WHAT TO PRODUCE:
Pull out every line of the records that contains the string "equals", where upper and lower case count as different.

TASK DATA:
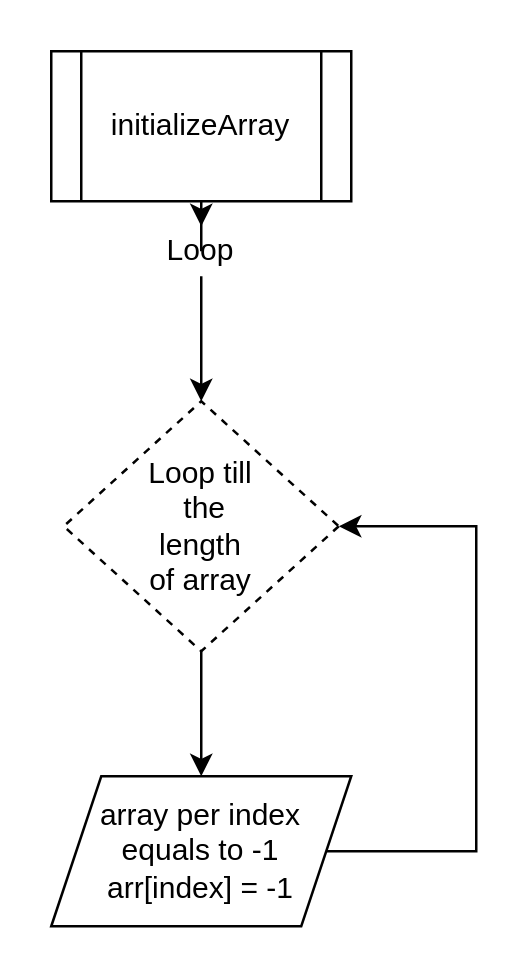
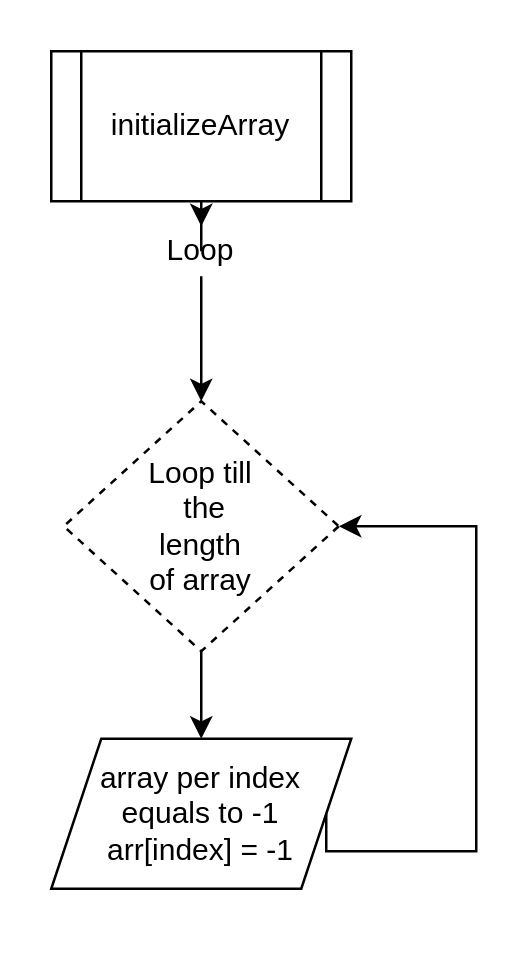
  <mxCell id="0" />
  <mxCell id="1" parent="0" />
  <mxCell id="2" style="edgeStyle=orthogonalEdgeStyle;rounded=0;orthogonalLoop=1;jettySize=auto;html=1;exitX=0.5;exitY=1;exitDx=0;exitDy=0;" edge="1" parent="1" source="3" target="5"><mxGeometry relative="1" as="geometry" /></mxCell>
  <mxCell id="3" value="initializeArray" style="shape=process;whiteSpace=wrap;html=1;backgroundOutline=1;" vertex="1" parent="1"><mxGeometry x="20" y="20" width="120" height="60" as="geometry" /></mxCell>
  <mxCell id="4" style="edgeStyle=orthogonalEdgeStyle;rounded=0;orthogonalLoop=1;jettySize=auto;html=1;exitX=0.5;exitY=1;exitDx=0;exitDy=0;entryX=0;entryY=0.5;entryDx=0;entryDy=0;" edge="1" parent="1" source="5" target="9"><mxGeometry relative="1" as="geometry" /></mxCell>
  <mxCell id="5" value="Loop" style="text;html=1;strokeColor=none;fillColor=none;align=center;verticalAlign=middle;whiteSpace=wrap;rounded=0;" vertex="1" parent="1"><mxGeometry x="60" y="90" width="40" height="20" as="geometry" /></mxCell>
  <mxCell id="6" style="edgeStyle=orthogonalEdgeStyle;rounded=0;orthogonalLoop=1;jettySize=auto;html=1;exitX=1;exitY=0.5;exitDx=0;exitDy=0;entryX=0.5;entryY=0;entryDx=0;entryDy=0;" edge="1" parent="1" source="7" target="9"><mxGeometry relative="1" as="geometry"><Array as="points"><mxPoint x="190" y="340" /><mxPoint x="190" y="210" /></Array></mxGeometry></mxCell>
- <mxCell id="7" value="array per index equals to -1&lt;br&gt;arr[index] = -1" style="shape=parallelogram;perimeter=parallelogramPerimeter;whiteSpace=wrap;html=1;fixedSize=1;" vertex="1" parent="1"><mxGeometry x="20" y="310" width="120" height="60" as="geometry" /></mxCell>
+ <mxCell id="7" value="array per index equals to -1&lt;br&gt;arr[index] = -1" style="shape=parallelogram;perimeter=parallelogramPerimeter;whiteSpace=wrap;html=1;fixedSize=1;" vertex="1" parent="1"><mxGeometry x="20" y="295" width="120" height="60" as="geometry" /></mxCell>
  <mxCell id="8" style="edgeStyle=orthogonalEdgeStyle;rounded=0;orthogonalLoop=1;jettySize=auto;html=1;exitX=1;exitY=0.5;exitDx=0;exitDy=0;" edge="1" parent="1" source="9" target="7"><mxGeometry relative="1" as="geometry" /></mxCell>
  <mxCell id="9" value="&lt;span&gt;Loop till&lt;br&gt;&amp;nbsp;the&lt;/span&gt;&lt;br&gt;&lt;span&gt;length &lt;br&gt;of array&lt;/span&gt;" style="rhombus;whiteSpace=wrap;html=1;direction=south;dashed=1;" vertex="1" parent="1"><mxGeometry x="25" y="160" width="110" height="100" as="geometry" /></mxCell>
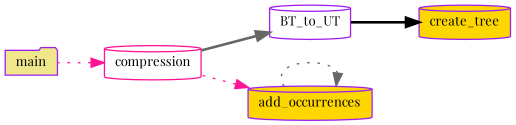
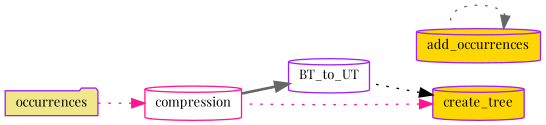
  digraph {
    fontname="Playfair Display"
    rankdir=RL
    node [color=purple fillcolor=gold fontname="Playfair Display" fontsize=10 shape=cylinder style=filled]
    edge [color=gray40 dir=back fontname="Playfair Display" fontsize=10 labelfontname=Helvetica labelfontsize=10 style=dotted]
    n1 [fontcolor=black height=0.2 label=create_tree width=0.4]
    n2 [fillcolor=white height=0.2 label=BT_to_UT width=0.4]
    n3 [height=0.2 label=add_occurrences width=0.4]
    n4 [color=deeppink fillcolor=white height=0.2 label=compression width=0.4]
-   n5 [fillcolor=khaki height=0.2 label=main shape=folder width=0.4]
-   n1 -> n2 [color=black style=bold]
+   n5 [fillcolor=khaki height=0.2 label=occurrences shape=folder width=0.4]
+   n1 -> n2 [color=black]
    n2 -> n4 [style=bold]
    n3 -> n3
-   n3 -> n4 [color=deeppink]
+   n1 -> n4 [color=deeppink]
    n4 -> n5 [color=deeppink]
  }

THE SOLUTION:
- <mxCell id="7" value="array per index equals to -1&lt;br&gt;arr[index] = -1" style="shape=parallelogram;perimeter=parallelogramPerimeter;whiteSpace=wrap;html=1;fixedSize=1;" vertex="1" parent="1"><mxGeometry x="20" y="310" width="120" height="60" as="geometry" /></mxCell>
+ <mxCell id="7" value="array per index equals to -1&lt;br&gt;arr[index] = -1" style="shape=parallelogram;perimeter=parallelogramPerimeter;whiteSpace=wrap;html=1;fixedSize=1;" vertex="1" parent="1"><mxGeometry x="20" y="295" width="120" height="60" as="geometry" /></mxCell>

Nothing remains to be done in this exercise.